[DATASET EXCERPTS Boundary: Start]
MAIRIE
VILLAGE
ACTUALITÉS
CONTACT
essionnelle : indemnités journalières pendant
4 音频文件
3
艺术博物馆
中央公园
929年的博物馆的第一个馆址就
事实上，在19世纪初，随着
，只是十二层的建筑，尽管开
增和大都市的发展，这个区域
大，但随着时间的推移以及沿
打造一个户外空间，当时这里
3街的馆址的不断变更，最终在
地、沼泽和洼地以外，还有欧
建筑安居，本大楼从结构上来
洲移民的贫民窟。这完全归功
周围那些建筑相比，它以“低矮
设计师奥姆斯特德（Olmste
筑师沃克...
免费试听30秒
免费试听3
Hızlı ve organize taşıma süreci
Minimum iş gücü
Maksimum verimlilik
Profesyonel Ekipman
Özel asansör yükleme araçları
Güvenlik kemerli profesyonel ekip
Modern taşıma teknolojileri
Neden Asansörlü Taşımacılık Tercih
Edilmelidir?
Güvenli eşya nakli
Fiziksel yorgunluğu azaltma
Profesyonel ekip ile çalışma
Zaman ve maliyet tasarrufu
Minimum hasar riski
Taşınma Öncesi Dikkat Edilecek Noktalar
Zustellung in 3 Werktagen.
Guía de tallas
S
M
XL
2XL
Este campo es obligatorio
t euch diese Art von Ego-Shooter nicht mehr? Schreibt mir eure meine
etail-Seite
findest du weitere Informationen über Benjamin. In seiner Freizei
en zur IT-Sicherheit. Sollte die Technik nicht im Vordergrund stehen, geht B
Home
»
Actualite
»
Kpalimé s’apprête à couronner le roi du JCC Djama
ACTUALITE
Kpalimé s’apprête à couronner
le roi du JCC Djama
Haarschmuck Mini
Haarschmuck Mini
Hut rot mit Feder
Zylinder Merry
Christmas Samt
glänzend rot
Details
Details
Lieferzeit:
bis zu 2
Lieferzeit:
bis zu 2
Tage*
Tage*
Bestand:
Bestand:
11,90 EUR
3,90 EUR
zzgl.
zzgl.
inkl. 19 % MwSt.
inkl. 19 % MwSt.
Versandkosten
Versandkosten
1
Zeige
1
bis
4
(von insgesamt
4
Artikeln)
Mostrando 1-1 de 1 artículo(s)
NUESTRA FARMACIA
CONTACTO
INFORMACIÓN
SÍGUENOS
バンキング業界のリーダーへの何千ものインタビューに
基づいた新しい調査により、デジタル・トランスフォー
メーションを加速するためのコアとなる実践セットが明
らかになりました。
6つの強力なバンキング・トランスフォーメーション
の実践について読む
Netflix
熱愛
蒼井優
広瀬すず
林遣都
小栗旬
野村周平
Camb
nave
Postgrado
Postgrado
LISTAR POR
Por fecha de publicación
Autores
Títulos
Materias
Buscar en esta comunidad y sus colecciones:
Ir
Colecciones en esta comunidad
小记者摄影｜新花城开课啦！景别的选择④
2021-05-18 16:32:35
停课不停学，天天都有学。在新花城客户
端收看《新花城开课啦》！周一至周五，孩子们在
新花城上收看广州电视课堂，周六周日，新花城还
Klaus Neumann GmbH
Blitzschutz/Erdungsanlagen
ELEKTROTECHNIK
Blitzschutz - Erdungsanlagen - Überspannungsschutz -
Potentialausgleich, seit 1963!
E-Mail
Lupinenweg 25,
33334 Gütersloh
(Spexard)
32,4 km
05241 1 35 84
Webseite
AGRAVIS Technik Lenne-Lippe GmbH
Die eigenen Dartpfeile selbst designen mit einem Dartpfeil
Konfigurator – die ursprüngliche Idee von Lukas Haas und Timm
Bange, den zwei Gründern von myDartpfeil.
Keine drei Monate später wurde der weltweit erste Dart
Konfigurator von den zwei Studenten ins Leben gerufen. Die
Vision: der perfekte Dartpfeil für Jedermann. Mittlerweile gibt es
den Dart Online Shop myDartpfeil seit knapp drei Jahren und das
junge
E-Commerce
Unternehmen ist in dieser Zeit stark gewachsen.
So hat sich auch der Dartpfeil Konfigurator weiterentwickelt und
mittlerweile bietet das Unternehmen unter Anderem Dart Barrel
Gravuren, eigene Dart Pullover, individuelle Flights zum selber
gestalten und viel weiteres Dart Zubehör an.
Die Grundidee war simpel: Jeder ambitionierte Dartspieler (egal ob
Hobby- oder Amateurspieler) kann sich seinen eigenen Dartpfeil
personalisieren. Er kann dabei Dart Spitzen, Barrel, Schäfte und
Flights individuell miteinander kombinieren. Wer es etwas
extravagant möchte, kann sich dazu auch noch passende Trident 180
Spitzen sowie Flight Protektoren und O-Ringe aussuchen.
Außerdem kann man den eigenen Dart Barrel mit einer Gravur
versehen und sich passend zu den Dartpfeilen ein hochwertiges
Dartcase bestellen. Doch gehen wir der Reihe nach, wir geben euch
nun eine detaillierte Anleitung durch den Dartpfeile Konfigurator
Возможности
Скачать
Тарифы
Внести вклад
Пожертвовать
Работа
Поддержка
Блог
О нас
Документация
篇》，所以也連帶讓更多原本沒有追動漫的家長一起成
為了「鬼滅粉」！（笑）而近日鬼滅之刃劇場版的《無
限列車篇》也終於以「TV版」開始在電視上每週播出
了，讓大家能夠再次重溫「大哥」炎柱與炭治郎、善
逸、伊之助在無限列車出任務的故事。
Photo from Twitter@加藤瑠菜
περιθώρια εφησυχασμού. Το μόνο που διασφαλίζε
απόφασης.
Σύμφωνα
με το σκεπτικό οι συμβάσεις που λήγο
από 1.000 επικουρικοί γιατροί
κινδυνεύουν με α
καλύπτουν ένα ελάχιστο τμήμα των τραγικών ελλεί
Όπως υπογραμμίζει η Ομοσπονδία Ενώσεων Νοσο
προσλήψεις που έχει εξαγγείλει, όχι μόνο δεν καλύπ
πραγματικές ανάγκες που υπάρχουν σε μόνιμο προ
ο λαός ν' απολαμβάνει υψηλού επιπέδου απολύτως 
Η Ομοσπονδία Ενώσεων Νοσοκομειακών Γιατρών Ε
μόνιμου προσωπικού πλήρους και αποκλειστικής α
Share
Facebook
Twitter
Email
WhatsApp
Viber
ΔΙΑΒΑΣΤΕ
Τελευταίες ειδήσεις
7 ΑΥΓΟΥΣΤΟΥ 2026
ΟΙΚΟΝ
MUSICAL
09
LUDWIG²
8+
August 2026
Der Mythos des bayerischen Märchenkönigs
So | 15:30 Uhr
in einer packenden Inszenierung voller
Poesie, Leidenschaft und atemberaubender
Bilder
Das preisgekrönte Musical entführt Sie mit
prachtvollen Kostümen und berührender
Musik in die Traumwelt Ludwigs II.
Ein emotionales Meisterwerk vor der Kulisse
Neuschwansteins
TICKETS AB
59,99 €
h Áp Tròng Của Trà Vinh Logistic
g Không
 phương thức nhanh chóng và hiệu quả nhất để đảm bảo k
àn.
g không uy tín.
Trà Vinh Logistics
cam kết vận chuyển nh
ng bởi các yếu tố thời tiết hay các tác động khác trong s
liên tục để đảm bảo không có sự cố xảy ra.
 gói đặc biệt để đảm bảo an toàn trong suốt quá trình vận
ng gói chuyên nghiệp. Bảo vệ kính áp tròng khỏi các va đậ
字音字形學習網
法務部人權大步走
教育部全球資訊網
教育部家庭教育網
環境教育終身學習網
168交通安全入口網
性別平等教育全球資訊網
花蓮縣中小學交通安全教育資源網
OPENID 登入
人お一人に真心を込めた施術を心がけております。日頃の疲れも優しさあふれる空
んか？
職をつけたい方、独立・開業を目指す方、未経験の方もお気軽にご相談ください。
[DATASET EXCERPTS Boundary: End]
• REQUIREMENT: Every entry above should be retyped exactly as it appears.

• TASK OUTPUT:
MAIRIE
VILLAGE
ACTUALITÉS
CONTACT
essionnelle : indemnités journalières pendant
4 音频文件
3
艺术博物馆
中央公园
929年的博物馆的第一个馆址就
事实上，在19世纪初，随着
，只是十二层的建筑，尽管开
增和大都市的发展，这个区域
大，但随着时间的推移以及沿
打造一个户外空间，当时这里
3街的馆址的不断变更，最终在
地、沼泽和洼地以外，还有欧
建筑安居，本大楼从结构上来
洲移民的贫民窟。这完全归功
周围那些建筑相比，它以“低矮
设计师奥姆斯特德（Olmste
筑师沃克...
免费试听30秒
免费试听3
Hızlı ve organize taşıma süreci
Minimum iş gücü
Maksimum verimlilik
Profesyonel Ekipman
Özel asansör yükleme araçları
Güvenlik kemerli profesyonel ekip
Modern taşıma teknolojileri
Neden Asansörlü Taşımacılık Tercih
Edilmelidir?
Güvenli eşya nakli
Fiziksel yorgunluğu azaltma
Profesyonel ekip ile çalışma
Zaman ve maliyet tasarrufu
Minimum hasar riski
Taşınma Öncesi Dikkat Edilecek Noktalar
Zustellung in 3 Werktagen.
Guía de tallas
S
M
XL
2XL
Este campo es obligatorio
t euch diese Art von Ego-Shooter nicht mehr? Schreibt mir eure meine
etail-Seite
findest du weitere Informationen über Benjamin. In seiner Freizei
en zur IT-Sicherheit. Sollte die Technik nicht im Vordergrund stehen, geht B
Home
»
Actualite
»
Kpalimé s’apprête à couronner le roi du JCC Djama
ACTUALITE
Kpalimé s’apprête à couronner
le roi du JCC Djama
Haarschmuck Mini
Haarschmuck Mini
Hut rot mit Feder
Zylinder Merry
Christmas Samt
glänzend rot
Details
Details
Lieferzeit:
bis zu 2
Lieferzeit:
bis zu 2
Tage*
Tage*
Bestand:
Bestand:
11,90 EUR
3,90 EUR
zzgl.
zzgl.
inkl. 19 % MwSt.
inkl. 19 % MwSt.
Versandkosten
Versandkosten
1
Zeige
1
bis
4
(von insgesamt
4
Artikeln)
Mostrando 1-1 de 1 artículo(s)
NUESTRA FARMACIA
CONTACTO
INFORMACIÓN
SÍGUENOS
バンキング業界のリーダーへの何千ものインタビューに
基づいた新しい調査により、デジタル・トランスフォー
メーションを加速するためのコアとなる実践セットが明
らかになりました。
6つの強力なバンキング・トランスフォーメーション
の実践について読む
Netflix
熱愛
蒼井優
広瀬すず
林遣都
小栗旬
野村周平
Camb
nave
Postgrado
Postgrado
LISTAR POR
Por fecha de publicación
Autores
Títulos
Materias
Buscar en esta comunidad y sus colecciones:
Ir
Colecciones en esta comunidad
小记者摄影｜新花城开课啦！景别的选择④
2021-05-18 16:32:35
停课不停学，天天都有学。在新花城客户
端收看《新花城开课啦》！周一至周五，孩子们在
新花城上收看广州电视课堂，周六周日，新花城还
Klaus Neumann GmbH
Blitzschutz/Erdungsanlagen
ELEKTROTECHNIK
Blitzschutz - Erdungsanlagen - Überspannungsschutz -
Potentialausgleich, seit 1963!
E-Mail
Lupinenweg 25,
33334 Gütersloh
(Spexard)
32,4 km
05241 1 35 84
Webseite
AGRAVIS Technik Lenne-Lippe GmbH
Die eigenen Dartpfeile selbst designen mit einem Dartpfeil
Konfigurator – die ursprüngliche Idee von Lukas Haas und Timm
Bange, den zwei Gründern von myDartpfeil.
Keine drei Monate später wurde der weltweit erste Dart
Konfigurator von den zwei Studenten ins Leben gerufen. Die
Vision: der perfekte Dartpfeil für Jedermann. Mittlerweile gibt es
den Dart Online Shop myDartpfeil seit knapp drei Jahren und das
junge
E-Commerce
Unternehmen ist in dieser Zeit stark gewachsen.
So hat sich auch der Dartpfeil Konfigurator weiterentwickelt und
mittlerweile bietet das Unternehmen unter Anderem Dart Barrel
Gravuren, eigene Dart Pullover, individuelle Flights zum selber
gestalten und viel weiteres Dart Zubehör an.
Die Grundidee war simpel: Jeder ambitionierte Dartspieler (egal ob
Hobby- oder Amateurspieler) kann sich seinen eigenen Dartpfeil
personalisieren. Er kann dabei Dart Spitzen, Barrel, Schäfte und
Flights individuell miteinander kombinieren. Wer es etwas
extravagant möchte, kann sich dazu auch noch passende Trident 180
Spitzen sowie Flight Protektoren und O-Ringe aussuchen.
Außerdem kann man den eigenen Dart Barrel mit einer Gravur
versehen und sich passend zu den Dartpfeilen ein hochwertiges
Dartcase bestellen. Doch gehen wir der Reihe nach, wir geben euch
nun eine detaillierte Anleitung durch den Dartpfeile Konfigurator
Возможности
Скачать
Тарифы
Внести вклад
Пожертвовать
Работа
Поддержка
Блог
О нас
Документация
篇》，所以也連帶讓更多原本沒有追動漫的家長一起成
為了「鬼滅粉」！（笑）而近日鬼滅之刃劇場版的《無
限列車篇》也終於以「TV版」開始在電視上每週播出
了，讓大家能夠再次重溫「大哥」炎柱與炭治郎、善
逸、伊之助在無限列車出任務的故事。
Photo from Twitter@加藤瑠菜
περιθώρια εφησυχασμού. Το μόνο που διασφαλίζε
απόφασης.
Σύμφωνα
με το σκεπτικό οι συμβάσεις που λήγο
από 1.000 επικουρικοί γιατροί
κινδυνεύουν με α
καλύπτουν ένα ελάχιστο τμήμα των τραγικών ελλεί
Όπως υπογραμμίζει η Ομοσπονδία Ενώσεων Νοσο
προσλήψεις που έχει εξαγγείλει, όχι μόνο δεν καλύπ
πραγματικές ανάγκες που υπάρχουν σε μόνιμο προ
ο λαός ν' απολαμβάνει υψηλού επιπέδου απολύτως 
Η Ομοσπονδία Ενώσεων Νοσοκομειακών Γιατρών Ε
μόνιμου προσωπικού πλήρους και αποκλειστικής α
Share
Facebook
Twitter
Email
WhatsApp
Viber
ΔΙΑΒΑΣΤΕ
Τελευταίες ειδήσεις
7 ΑΥΓΟΥΣΤΟΥ 2026
ΟΙΚΟΝ
MUSICAL
09
LUDWIG²
8+
August 2026
Der Mythos des bayerischen Märchenkönigs
So | 15:30 Uhr
in einer packenden Inszenierung voller
Poesie, Leidenschaft und atemberaubender
Bilder
Das preisgekrönte Musical entführt Sie mit
prachtvollen Kostümen und berührender
Musik in die Traumwelt Ludwigs II.
Ein emotionales Meisterwerk vor der Kulisse
Neuschwansteins
TICKETS AB
59,99 €
h Áp Tròng Của Trà Vinh Logistic
g Không
 phương thức nhanh chóng và hiệu quả nhất để đảm bảo k
àn.
g không uy tín.
Trà Vinh Logistics
cam kết vận chuyển nh
ng bởi các yếu tố thời tiết hay các tác động khác trong s
liên tục để đảm bảo không có sự cố xảy ra.
 gói đặc biệt để đảm bảo an toàn trong suốt quá trình vận
ng gói chuyên nghiệp. Bảo vệ kính áp tròng khỏi các va đậ
字音字形學習網
法務部人權大步走
教育部全球資訊網
教育部家庭教育網
環境教育終身學習網
168交通安全入口網
性別平等教育全球資訊網
花蓮縣中小學交通安全教育資源網
OPENID 登入
人お一人に真心を込めた施術を心がけております。日頃の疲れも優しさあふれる空
んか？
職をつけたい方、独立・開業を目指す方、未経験の方もお気軽にご相談ください。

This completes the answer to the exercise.